It was only last week I was spending all my time reading nothing but experimental poetry, and this week I suddenly find myself reading nothing but business advice books (and a biography of Warren Buffett, don't ask). I can't think of two subjects that are more perfect inversions of one another, the latter being the most exhortative, meaning-laden, accessible, capitalistic and production-oriented use of language possible, the former being the most meaning-subsuming, oblique, and counter-production-oriented text possible, that I often have to work very hard to understand.
A few nights ago when we were waiting (and waiting) at Kinko's, I asked Stewart, who was standing by the book rack, "What are the 7 Habits of Highly Effective People?", and he reached over to see, but the books were shrink-wrapped.
Then two nights ago I was looking for a lost Hofstadter book (Le ton beau de Marot), on a low and infrequently accessed shelf where I came across The 7 Habits of Highly Effective People, and opened it up and started reading.
This is not necessarily a business book, though its author worked as a management consultant, and it is filled with business anecdotes. So far it seems more personal growth and self-helpish, which is not to say that business people don't need more personal growth than the rest of us who don't consider ourselves business people (they probably do). But I have long held a bias against self-help books, though I don't have any logical explanation for this prejudice (except maybe resenting them for squeezing out the more respectable shrinks such as, say, Jung on the "psychology" bookshelves). I've found that many self-help books can be extraordinarily...helpful. My prejudice may have something to do with this story:
My friend (who I will call) Nancy told me that she once went home with a guy after a date for a nightcap, and while he was in the kitchen mixing drinks she strolled over to his shelves and noticed that every single book on his bookshelf was a self-help book. Shelf after shelf, they covered the walls, they were piled up by his reading chair, they were sitting on his coffee table. There were weight-loss and self-improvement and dress for success and how to win friends and influence people type books. There were how to make it big in the stock market, how to increase your sexual performance, 30 days to a richer vocabulary, attain peace and serenity type books. Mass-market buddhism. Insert Subject Here for Dummies. Golfworld's Putting Power! How to Get Girls. Intermediate-to-Advanced Australian Penis Acrobatics. And it occurred to Nancy that there must be something really wrong with this guy, seeing him through the 3-D glasses of this new information he seemed really really creepy creepy and she had no choice but to feign a sudden illness and flee the scene.

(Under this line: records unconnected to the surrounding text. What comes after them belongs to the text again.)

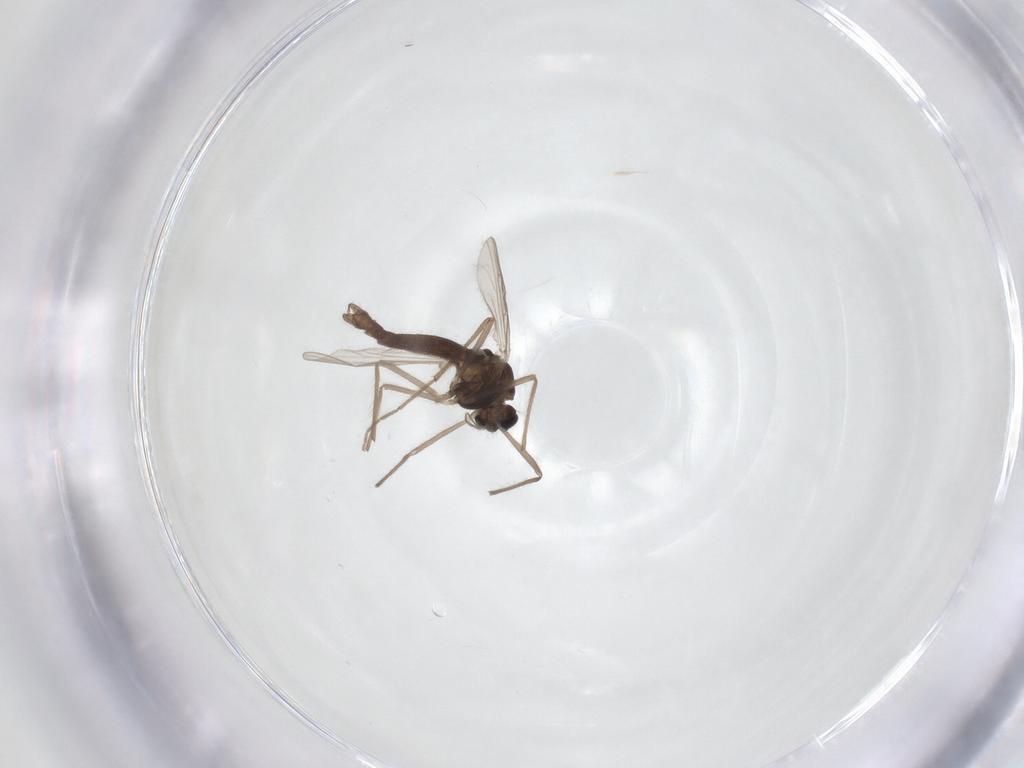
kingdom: Animalia
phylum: Arthropoda
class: Insecta
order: Diptera
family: Chironomidae
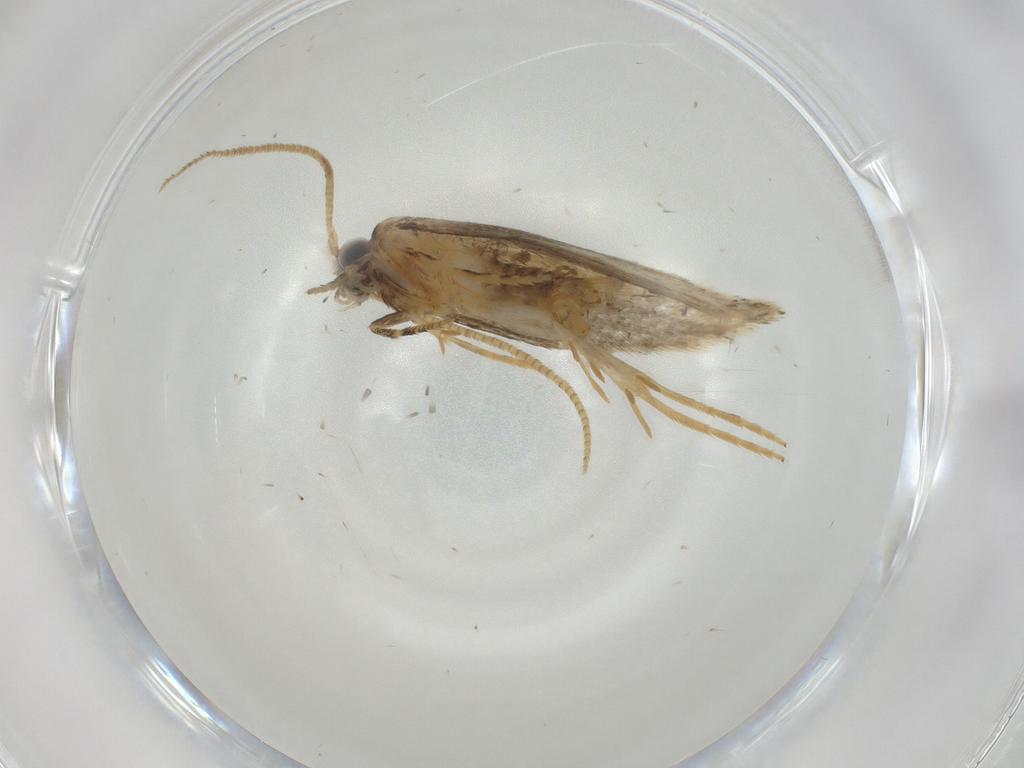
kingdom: Animalia
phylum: Arthropoda
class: Insecta
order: Lepidoptera
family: Tineidae
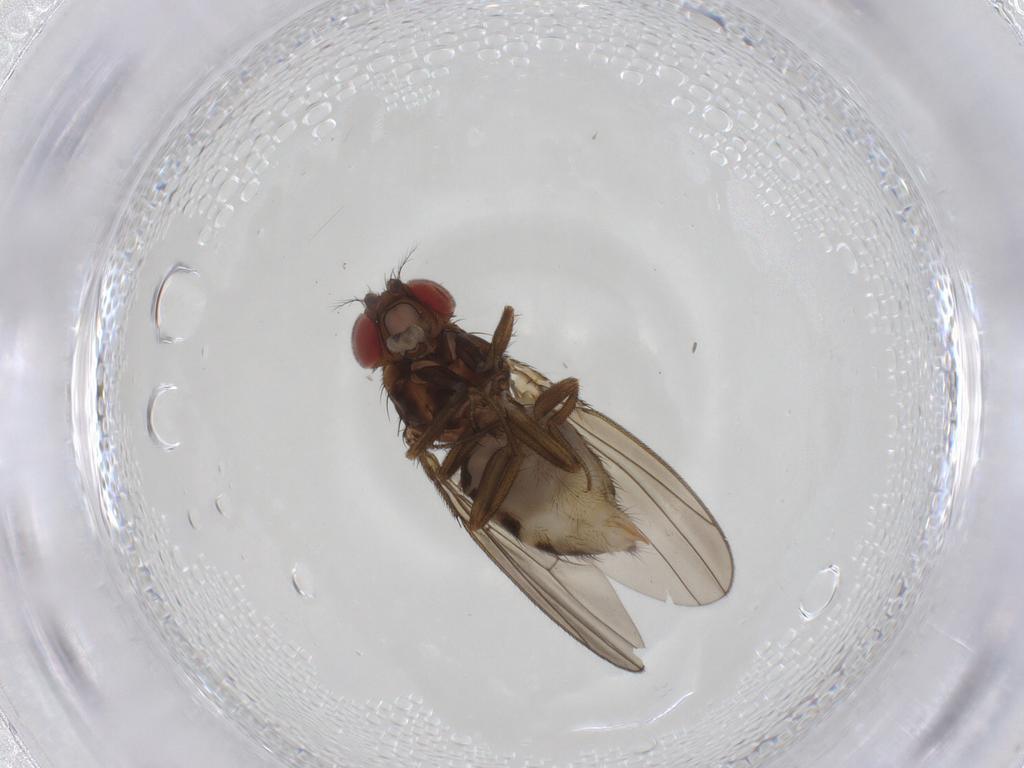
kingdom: Animalia
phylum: Arthropoda
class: Insecta
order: Diptera
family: Drosophilidae
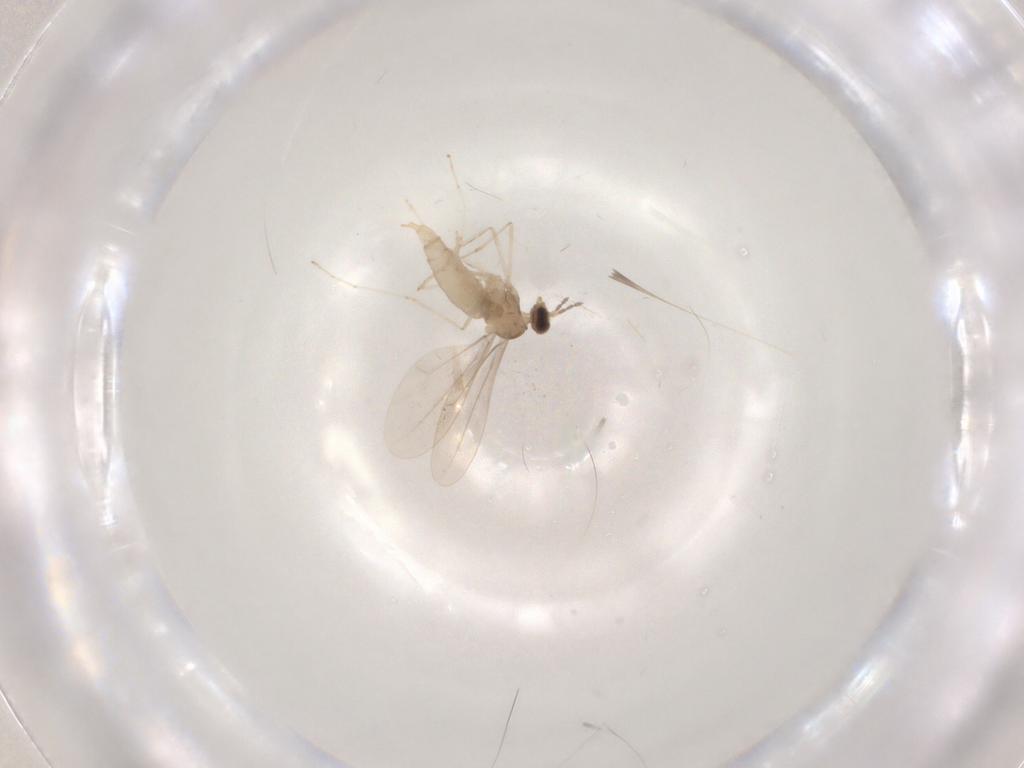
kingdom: Animalia
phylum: Arthropoda
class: Insecta
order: Diptera
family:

7 habits has sold over 10 million copies -- according to this edition, published in 1990. That's a hell of a lot of books. And they're still selling them at Kinko's. I laughed when I read, "The word "proactive" won't be found in many dictionaries..." I suspect that it was only after this book was released that "proactive" first found purchase on the tongues of bizfolk.
It's starting off with the common self-help concept of taking total responsibility for your life, with which it's hard to argue. And it's also germane to experimental poetry after all. When I interviewed Christian Bok, he asked why people didn't use the languages of science, or business, or medicine in their poetry. And why not indeed! There is a great Rae Armantrout poem using corporatespeak I'll have to find...
In any event, it's an interesting transition from last week's bookpile, and I'm lapping it up. Be on the lookout for a tenfold increase in effectiveness here on caterina.net as I habituate my 7 habits.